__Required action__. From the abstract on CS2 toxicity to liver microsomes, list every hepatic microsomal level or enzyme activity that was analyzed in the animals.

__Quoted passage__.
>>>>
The in Vivo Toxicity of CS2 to Liver Microsomes: Binding of Labelled CS2 and Changes of the Microsomal Enzyme Activities

Abstract

The binding of 35S and 14C labeled CS2 to liver microsomes was studied in control and phenobarbitone pretreated rats 3 and 6 h after an i.p. injection. The level of hepatic cytochrome P-450, the activities of epoxide hydratase and UDP-glucuronosyltransferase were analyzed in the same animals. The binding of the S label was considerably higher than that of C 3 h after the injection, the difference being less evident at 6 h. The measurable P-450 declined after the CS2 injection. It was approximately 40% in the phenobarbitone pretreated rats and 60% in control rats of the values of animals which were not treated with CS2. CS2 did not affect microsomal epoxide hydratase activity, white it increased the measurable activity of UDP-glucuronosyltransferase. The increase was evident 3 h after the injection of CS2 in the phenobarbitone pretreated rats. It could also be detected in the control animals 6 h after the injection. The change in the measurable P-450 possibly results from the binding of the metabolite(s) of CS2 to the cytochrome, and its subsequent degradation. The increase in measurable UDP-glucuronosyltransferase activity results probably from the activated perturbation of the structure of microsomal membrane by the metabolites of CS2 in vivo. [CS2 is a toxin in industrial environments.].
<<<<
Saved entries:
>>>>
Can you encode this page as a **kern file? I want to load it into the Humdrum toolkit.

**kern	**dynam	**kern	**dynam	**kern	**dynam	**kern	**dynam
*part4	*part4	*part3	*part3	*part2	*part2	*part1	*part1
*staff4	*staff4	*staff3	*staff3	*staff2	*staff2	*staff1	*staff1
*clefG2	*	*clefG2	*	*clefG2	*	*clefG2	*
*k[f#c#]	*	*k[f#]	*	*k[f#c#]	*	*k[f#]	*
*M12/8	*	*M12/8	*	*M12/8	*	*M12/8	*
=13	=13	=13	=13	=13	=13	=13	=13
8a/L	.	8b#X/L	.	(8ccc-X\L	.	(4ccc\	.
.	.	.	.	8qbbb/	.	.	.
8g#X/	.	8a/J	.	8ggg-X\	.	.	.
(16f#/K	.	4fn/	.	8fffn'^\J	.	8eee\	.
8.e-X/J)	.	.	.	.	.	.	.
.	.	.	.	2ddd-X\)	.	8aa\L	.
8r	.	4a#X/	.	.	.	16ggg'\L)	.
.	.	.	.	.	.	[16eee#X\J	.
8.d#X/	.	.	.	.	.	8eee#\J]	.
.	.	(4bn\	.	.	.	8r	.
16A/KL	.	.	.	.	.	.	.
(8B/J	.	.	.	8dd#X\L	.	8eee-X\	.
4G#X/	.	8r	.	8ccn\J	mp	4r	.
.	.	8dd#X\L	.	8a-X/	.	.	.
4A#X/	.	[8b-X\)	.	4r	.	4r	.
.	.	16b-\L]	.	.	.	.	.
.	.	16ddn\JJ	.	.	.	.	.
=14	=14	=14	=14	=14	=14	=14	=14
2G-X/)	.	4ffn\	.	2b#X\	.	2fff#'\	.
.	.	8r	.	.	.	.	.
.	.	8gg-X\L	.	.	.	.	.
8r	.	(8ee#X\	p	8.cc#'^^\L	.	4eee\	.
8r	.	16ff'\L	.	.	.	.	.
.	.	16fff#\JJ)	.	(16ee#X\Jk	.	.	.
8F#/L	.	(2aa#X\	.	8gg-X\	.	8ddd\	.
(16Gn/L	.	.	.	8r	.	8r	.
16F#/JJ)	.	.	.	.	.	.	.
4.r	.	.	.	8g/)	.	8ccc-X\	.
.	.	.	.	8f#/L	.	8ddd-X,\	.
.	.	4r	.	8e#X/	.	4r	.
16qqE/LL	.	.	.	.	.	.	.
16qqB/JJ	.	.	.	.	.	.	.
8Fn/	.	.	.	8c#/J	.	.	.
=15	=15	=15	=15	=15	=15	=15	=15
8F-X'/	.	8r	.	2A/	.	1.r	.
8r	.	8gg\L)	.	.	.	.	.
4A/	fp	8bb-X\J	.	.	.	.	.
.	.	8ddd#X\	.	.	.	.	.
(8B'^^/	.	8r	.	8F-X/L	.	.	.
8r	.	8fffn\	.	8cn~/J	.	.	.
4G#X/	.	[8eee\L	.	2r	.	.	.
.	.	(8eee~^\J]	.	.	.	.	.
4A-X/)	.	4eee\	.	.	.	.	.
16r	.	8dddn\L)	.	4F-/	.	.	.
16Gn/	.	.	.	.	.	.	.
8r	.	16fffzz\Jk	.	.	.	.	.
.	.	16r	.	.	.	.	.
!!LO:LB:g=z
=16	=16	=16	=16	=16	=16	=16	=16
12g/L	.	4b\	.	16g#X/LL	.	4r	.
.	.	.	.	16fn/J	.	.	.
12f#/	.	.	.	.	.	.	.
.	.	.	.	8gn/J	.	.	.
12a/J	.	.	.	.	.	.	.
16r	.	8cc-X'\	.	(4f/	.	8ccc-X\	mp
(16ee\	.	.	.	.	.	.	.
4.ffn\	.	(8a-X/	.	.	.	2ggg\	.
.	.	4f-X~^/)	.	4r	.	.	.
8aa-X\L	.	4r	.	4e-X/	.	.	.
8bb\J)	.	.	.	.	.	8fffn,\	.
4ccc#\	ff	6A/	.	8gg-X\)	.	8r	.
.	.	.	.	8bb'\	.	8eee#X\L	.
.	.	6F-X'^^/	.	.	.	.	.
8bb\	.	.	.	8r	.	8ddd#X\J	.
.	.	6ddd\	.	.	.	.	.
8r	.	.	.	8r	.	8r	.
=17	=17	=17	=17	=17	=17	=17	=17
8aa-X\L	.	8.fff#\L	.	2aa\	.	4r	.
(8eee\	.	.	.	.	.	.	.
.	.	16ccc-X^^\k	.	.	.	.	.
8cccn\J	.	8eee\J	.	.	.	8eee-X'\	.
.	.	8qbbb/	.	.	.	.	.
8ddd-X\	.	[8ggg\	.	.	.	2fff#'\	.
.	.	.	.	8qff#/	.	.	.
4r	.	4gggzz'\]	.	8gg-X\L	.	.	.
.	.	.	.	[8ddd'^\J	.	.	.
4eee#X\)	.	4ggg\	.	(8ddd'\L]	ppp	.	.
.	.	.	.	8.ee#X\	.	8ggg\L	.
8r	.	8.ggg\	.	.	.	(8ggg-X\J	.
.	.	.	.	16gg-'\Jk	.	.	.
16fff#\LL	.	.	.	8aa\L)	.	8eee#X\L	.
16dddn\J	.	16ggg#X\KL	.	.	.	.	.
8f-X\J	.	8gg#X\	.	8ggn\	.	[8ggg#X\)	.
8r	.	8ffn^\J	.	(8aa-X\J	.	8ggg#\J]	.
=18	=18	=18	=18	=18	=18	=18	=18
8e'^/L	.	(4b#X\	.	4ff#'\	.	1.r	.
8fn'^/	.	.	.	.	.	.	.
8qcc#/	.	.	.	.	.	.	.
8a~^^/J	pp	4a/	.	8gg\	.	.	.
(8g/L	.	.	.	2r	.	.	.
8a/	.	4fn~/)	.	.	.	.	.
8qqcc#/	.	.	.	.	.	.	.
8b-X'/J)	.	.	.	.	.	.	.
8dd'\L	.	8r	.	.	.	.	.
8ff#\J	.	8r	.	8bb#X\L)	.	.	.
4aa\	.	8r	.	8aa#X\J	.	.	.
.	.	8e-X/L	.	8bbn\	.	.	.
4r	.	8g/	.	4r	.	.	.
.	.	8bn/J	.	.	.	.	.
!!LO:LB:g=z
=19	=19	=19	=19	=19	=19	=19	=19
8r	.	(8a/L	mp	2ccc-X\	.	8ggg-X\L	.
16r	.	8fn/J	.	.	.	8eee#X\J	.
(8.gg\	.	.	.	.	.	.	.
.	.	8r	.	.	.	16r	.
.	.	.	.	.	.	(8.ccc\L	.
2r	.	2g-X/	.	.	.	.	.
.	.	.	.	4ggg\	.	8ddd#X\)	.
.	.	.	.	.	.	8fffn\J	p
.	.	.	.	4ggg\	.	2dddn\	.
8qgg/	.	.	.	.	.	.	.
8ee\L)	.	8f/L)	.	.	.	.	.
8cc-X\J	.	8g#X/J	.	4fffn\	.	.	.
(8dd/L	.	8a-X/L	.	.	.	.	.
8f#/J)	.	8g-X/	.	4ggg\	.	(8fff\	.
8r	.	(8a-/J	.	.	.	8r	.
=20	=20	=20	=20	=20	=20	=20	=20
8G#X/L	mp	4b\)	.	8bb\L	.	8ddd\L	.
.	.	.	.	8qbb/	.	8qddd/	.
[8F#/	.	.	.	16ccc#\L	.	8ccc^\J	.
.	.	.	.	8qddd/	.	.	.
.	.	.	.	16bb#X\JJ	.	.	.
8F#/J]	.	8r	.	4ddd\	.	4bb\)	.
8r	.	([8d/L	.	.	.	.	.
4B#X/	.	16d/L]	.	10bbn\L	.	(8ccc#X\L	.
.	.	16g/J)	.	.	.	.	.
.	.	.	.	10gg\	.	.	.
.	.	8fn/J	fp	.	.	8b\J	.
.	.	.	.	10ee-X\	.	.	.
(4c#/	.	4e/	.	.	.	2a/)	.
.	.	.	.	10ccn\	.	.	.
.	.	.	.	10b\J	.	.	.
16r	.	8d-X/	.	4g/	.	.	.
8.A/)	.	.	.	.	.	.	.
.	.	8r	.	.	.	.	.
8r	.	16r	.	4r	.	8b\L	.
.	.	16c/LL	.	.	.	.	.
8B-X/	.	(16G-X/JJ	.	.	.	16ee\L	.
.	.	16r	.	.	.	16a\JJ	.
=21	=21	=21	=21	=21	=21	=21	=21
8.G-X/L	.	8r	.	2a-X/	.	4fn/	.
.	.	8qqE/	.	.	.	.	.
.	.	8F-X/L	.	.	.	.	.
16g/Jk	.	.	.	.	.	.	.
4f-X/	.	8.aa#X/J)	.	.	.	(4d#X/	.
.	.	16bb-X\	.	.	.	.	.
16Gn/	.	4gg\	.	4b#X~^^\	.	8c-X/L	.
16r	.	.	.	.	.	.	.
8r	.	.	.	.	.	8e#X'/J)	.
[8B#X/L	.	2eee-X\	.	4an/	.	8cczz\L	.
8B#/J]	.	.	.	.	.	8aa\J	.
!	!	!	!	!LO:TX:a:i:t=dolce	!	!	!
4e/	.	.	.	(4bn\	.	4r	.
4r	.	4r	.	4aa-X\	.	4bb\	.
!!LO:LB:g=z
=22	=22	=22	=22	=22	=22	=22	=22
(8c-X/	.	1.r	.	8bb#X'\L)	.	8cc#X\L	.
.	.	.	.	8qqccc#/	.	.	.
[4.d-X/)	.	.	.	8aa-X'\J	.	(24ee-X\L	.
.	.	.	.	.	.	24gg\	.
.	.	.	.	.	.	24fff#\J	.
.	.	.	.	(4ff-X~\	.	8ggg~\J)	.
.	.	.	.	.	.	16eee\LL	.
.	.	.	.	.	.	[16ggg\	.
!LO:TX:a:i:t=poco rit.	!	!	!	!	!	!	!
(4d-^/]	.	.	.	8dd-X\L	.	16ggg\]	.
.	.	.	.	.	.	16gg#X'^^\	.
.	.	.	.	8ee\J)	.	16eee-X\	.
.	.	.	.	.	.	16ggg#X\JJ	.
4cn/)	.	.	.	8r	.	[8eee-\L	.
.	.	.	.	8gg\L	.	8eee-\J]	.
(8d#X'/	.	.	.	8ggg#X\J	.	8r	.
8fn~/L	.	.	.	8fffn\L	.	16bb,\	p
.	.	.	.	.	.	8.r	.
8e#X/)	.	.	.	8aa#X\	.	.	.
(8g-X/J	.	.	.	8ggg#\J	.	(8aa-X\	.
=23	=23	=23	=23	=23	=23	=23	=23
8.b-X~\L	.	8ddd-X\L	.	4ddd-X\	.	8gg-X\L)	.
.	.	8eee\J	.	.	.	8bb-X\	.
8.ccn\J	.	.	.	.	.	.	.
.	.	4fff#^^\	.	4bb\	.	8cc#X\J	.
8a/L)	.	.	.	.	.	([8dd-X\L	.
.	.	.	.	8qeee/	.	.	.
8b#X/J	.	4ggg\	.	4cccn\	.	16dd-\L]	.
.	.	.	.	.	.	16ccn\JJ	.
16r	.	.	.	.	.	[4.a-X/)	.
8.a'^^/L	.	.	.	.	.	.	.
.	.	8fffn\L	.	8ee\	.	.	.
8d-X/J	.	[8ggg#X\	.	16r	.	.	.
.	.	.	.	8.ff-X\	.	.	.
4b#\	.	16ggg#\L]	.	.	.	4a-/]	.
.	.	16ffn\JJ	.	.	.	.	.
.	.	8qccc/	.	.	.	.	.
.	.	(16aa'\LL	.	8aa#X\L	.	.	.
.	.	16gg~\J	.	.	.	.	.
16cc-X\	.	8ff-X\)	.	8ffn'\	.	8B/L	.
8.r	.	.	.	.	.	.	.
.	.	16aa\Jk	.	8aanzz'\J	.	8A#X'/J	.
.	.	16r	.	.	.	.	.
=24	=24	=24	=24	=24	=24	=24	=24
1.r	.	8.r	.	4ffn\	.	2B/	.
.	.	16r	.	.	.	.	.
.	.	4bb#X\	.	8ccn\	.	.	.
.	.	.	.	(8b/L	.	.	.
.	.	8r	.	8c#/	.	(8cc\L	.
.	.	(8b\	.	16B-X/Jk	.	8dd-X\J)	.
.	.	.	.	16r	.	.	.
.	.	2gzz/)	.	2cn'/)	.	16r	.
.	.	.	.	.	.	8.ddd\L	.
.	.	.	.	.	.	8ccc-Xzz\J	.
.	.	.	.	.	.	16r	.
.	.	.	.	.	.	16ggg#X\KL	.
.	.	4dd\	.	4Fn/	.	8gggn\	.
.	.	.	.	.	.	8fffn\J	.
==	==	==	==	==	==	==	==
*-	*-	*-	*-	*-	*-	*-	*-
<<<<
__Task solution__.
- Cytochrome P-450 level
- Epoxide hydratase activity
- UDP-glucuronosyltransferase activity